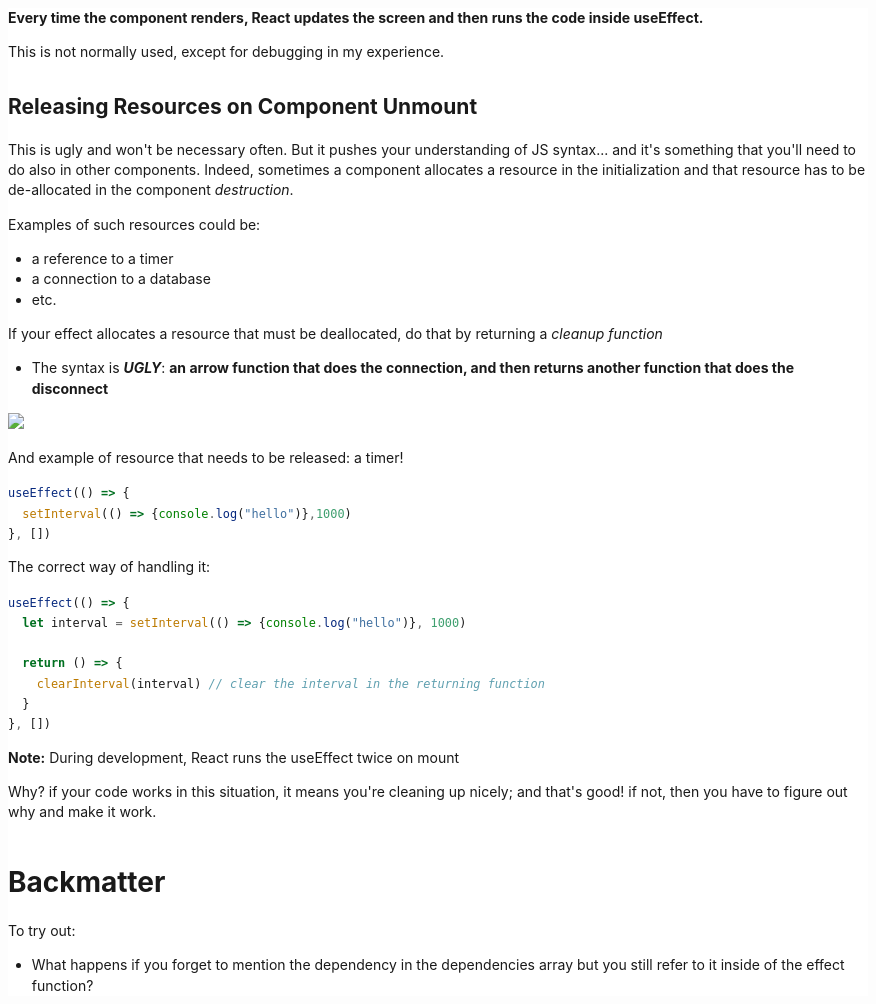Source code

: **Every time the component renders, React updates the screen and then runs the code inside useEffect.** 

This is not normally used, except for debugging in my experience. 


## Releasing Resources on Component Unmount
This is ugly and won't be necessary often. But it pushes your understanding of JS syntax... and it's something that you'll need to do also in other components. Indeed, sometimes a component allocates a resource in the initialization and that resource has to be de-allocated in the component *destruction*. 

Examples of such resources could be:
- a reference to a timer
- a connection to a database
- etc.

If your effect allocates a resource that must be deallocated, do that by returning a *cleanup function*
- The syntax is ***UGLY***: **an arrow function that does the connection, and then returns another function that does the disconnect** 

![](images/effect-with-cleanup-function.png)

And  example of resource that needs to be released: a timer!

```javascript
useEffect(() => {
  setInterval(() => {console.log("hello")},1000)
}, [])
```

The correct way of handling it: 
```javascript
useEffect(() => {
  let interval = setInterval(() => {console.log("hello")}, 1000)

  return () => {
    clearInterval(interval) // clear the interval in the returning function
  }
}, [])
```


**Note:** During development, React runs the useEffect twice on mount

Why? if your code works in this situation, it means you're cleaning up nicely; and that's good! if not, then you have to figure out why and make it work.






# Backmatter
To try out: 
- What happens if you forget to mention the dependency in the dependencies array but you still refer to it inside of the effect function?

## Requirement
Among the lines above, return each one holding the string "cleanup".

## Your response
If your effect allocates a resource that must be deallocated, do that by returning a *cleanup function*
![](images/effect-with-cleanup-function.png)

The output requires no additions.